The request >> Transcribe the stretch of the GitOps text from "GitOps inverts this" through "auditability, and reliability.".
-- START Selected text --
GitOps Strategy: From Push to Pull

Context

In traditional CI/CD pipelines, your build system (like Jenkins) has credentials to your production Kubernetes cluster and pushes changes directly. This "push-based" model has been the norm for decades, but it carries significant security and operational risks in cloud-native environments.

GitOps inverts this model: instead of CI pushing to production, production pulls its desired state from Git. The cluster itself watches a Git repository and continuously reconciles reality with the declared state. This seemingly small shift has profound implications for security, auditability, and reliability.

Fawkes adopted GitOps as a core architectural principle because it directly supports the behaviors that enable elite DORA performance: high deployment frequency, low change failure rate, and fast recovery time.

The Problem: Why Push-Based CD Falls Short

Security: The Credential Problem

The Traditional Model:

graph LR
    A[Jenkins] -->|Has K8s credentials| B[Production Cluster]
    C[Developer] -->|Triggers Build| A
    style A fill:#ff6b6b

In push-based CI/CD:

Jenkins holds production credentials - If Jenkins is compromised, so is production
Credentials must be distributed - Every build agent needs cluster access
Blast radius is massive - A CI security breach means production breach
Credential rotation is painful - Update all CI configs when rotating

Drift: Configuration Divergence

When humans have kubectl access and deadlines loom, they make "quick fixes" directly in the cluster:

# "Just for now" - Famous last words
kubectl scale deployment critical-app --replicas=10
kubectl set env deployment/api LOG_LEVEL=debug

The Result:

Production state diverges from Git
Git is no longer the source of truth
Disaster recovery becomes guesswork: "What was the actual config?"
Compliance audits fail: "Show us the change approval for that scaling event"

Auditability: The Black Box Deployment

Push-based deployments create an audit gap:

Git shows code changes
Jenkins shows build execution
But the actual deployment? Often just a line in Jenkins logs
Question: "Who changed the replica count from 3 to 5?"
-- END Selected text --
-- START Information provided --
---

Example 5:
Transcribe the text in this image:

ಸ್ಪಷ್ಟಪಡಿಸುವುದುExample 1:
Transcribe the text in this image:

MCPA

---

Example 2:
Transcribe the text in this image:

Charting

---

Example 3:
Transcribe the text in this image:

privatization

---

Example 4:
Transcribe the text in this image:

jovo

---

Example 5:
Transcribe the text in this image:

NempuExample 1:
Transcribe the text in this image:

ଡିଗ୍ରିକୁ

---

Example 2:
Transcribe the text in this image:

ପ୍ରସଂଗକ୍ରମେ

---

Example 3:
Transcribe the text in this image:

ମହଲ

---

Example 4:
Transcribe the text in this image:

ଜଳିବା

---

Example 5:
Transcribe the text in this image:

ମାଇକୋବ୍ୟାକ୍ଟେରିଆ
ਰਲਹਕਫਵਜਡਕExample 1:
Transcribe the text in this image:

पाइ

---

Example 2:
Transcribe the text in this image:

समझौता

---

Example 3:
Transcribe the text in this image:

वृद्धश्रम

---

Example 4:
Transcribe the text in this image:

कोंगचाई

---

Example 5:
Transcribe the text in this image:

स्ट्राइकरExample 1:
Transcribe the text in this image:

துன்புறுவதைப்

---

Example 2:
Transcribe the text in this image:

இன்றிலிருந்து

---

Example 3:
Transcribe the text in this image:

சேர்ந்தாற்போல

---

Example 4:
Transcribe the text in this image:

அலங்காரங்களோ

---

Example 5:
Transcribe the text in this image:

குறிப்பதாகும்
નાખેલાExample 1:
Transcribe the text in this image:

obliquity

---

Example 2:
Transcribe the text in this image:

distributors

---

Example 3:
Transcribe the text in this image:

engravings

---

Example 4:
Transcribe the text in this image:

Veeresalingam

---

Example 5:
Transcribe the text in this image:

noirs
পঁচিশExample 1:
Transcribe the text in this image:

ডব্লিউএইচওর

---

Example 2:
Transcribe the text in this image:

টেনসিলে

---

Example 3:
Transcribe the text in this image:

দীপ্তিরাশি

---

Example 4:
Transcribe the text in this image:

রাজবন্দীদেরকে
-- END Information provided --
-- START Information provided --
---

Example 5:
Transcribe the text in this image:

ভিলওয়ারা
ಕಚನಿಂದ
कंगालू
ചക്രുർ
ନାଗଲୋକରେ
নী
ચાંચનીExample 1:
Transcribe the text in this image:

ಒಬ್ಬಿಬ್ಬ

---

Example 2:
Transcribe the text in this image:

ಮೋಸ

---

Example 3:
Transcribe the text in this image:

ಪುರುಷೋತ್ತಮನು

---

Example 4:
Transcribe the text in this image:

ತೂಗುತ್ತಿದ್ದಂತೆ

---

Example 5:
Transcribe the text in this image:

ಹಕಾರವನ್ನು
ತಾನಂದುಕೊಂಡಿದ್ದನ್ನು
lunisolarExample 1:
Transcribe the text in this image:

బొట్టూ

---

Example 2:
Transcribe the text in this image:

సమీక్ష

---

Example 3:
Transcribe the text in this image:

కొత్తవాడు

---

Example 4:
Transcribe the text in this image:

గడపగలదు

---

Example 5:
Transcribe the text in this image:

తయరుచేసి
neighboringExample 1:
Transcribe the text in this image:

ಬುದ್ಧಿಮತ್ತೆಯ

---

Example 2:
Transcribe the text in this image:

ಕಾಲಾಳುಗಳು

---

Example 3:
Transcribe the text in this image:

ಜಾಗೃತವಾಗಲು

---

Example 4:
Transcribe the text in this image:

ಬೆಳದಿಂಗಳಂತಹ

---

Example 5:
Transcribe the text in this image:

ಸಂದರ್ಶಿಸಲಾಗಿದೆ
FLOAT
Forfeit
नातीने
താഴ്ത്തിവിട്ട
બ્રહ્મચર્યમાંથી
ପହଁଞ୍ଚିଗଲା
-- END Information provided --
Complete answer >>
GitOps inverts this model: instead of CI pushing to production, production pulls its desired state from Git. The cluster itself watches a Git repository and continuously reconciles reality with the declared state. This seemingly small shift has profound implications for security, auditability, and reliability.